When discussing capacitors, particularly in the context of a parallel plate capacitor, the dielectric constant ( κ ) plays a pivotal role. A dielectric constant, also known as relative permittivity, is a measure of a substance's ability to store electrical energy in an electric field. In simple terms, it shows how well a material can get polarized under the application of an electric field.
The dielectric constant is always greater than or equal to 1. It affects the capacitance of a capacitor as it determines how much potential energy is stored. Different materials have different dielectric constants, which influences their suitability as a dielectric material in capacitors.

• A high dielectric constant means the material can store more charge at the same voltage.
• This concept is crucial in the design and function of capacitors, particularly when optimizing for certain capacitive properties.

Hence, understanding how different materials behave can help in designing capacitors that meet specific needs.

Capacitance Formula

The formula that describes the capacitance of a parallel plate capacitor is fundamental to understanding and calculating its value. This foundational formula is given by:\[ C = \frac{\kappa \epsilon_0 A}{d} \]Where:

• \(C\) is the capacitance.
• \(\kappa\) is the dielectric constant of the material between the plates.
• \(\epsilon_0\) is the permittivity of free space, a constant value.
• \(A\) is the area of one of the plates.
• \(d\) is the distance between the plates.
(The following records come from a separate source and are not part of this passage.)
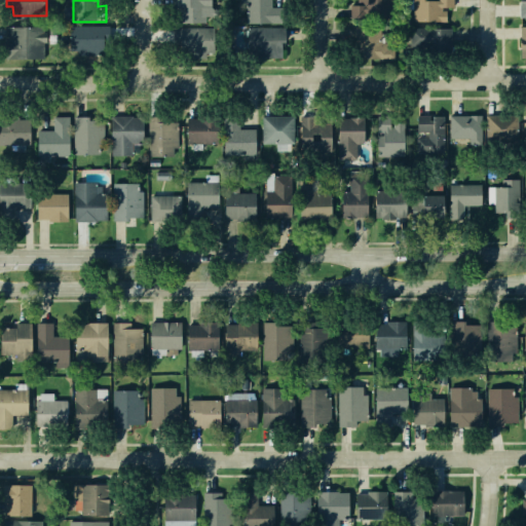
[(209,0),(209,23),(184,23),(184,6),(176,6),(176,0),(209,0)]
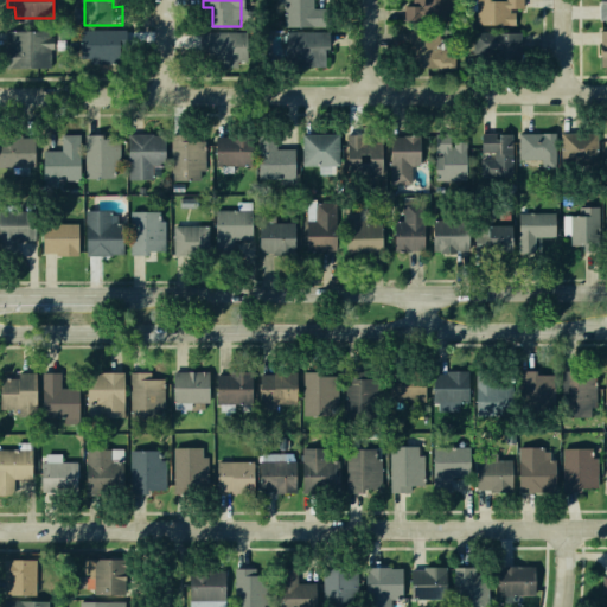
[(331,26),(286,26),(286,0),(315,0),(317,11),(330,11),(331,26)]
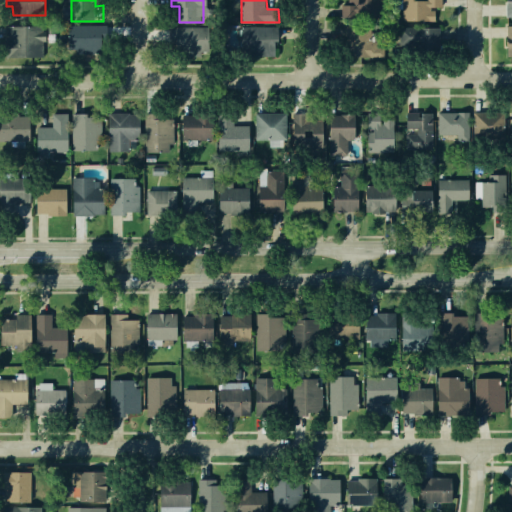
[(381,0),(381,23),(358,23),(358,0),(381,0)]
This equation illustrates that capacitance increases with a larger plate area or a smaller distance between plates. When a dielectric fills the space between the plates, the dielectric constant enhances the overall capacitance by increasing the ability to store electrical energy. This formula is central to the analysis and design of capacitors in various electrical circuits.

Series Capacitance

In the world of electrostatics, understanding how series capacitance operates is crucial. When capacitors are placed in series, the total or equivalent capacitance is less than any individual capacitance in the series. This concept can seem counterintuitive because we often associate combining things with increasing their cumulative effect. However, in series, the inverse becomes true.
The formula to find the total capacitance in a series configuration is:\[ C_{total} = \frac{1} {(1/C_1)+(1/C_2)+...+(1/C_n)} \]This formula indicates that the total capacitance decreases as more capacitors are added in series. Each added capacitor demands a share of the total voltage, spreading the potential difference across multiple stages. In the case of the parallel plate capacitor filled with two dielectric slabs, considering each slab as a capacitor allows the application of this principle.

• The inverse addition shows how individual contributions are combined into an overall smaller effect.
• This method highlights the cumulative limitations in charge storage when arranging capacitors in series.

Understanding series arrangements is a significant step toward grasping broader concepts in electrical engineering and electrostatics.

Electrostatics

Electrostatics encompasses the study of stationary charges or electric charges at rest. A crucial aspect of electrostatics is the interaction between electric fields and materials. When a parallel plate capacitor is involved, the electrostatic principles allow us to predict how charges will behave.
In a capacitor:

• An electric field is established between the plates when connected to a power source, causing the plates to accumulate electric charge.
• The direction of the electric field is from the positive to the negative plate.

Dielectric materials influence this field. They reduce the electric field strength inside the capacitor by getting polarized, which effectively increases the capacitor's capacitance. Electrostatic principles govern how these fields change and adjust depending on various factors, such as plate separation, the nature of the dielectric material, and the potential difference across the plates. A thorough grasp of electrostatics allows engineers and scientists to design more efficient electrical devices, ranging from capacitors to more complex systems, by predicting and controlling electric field behavior.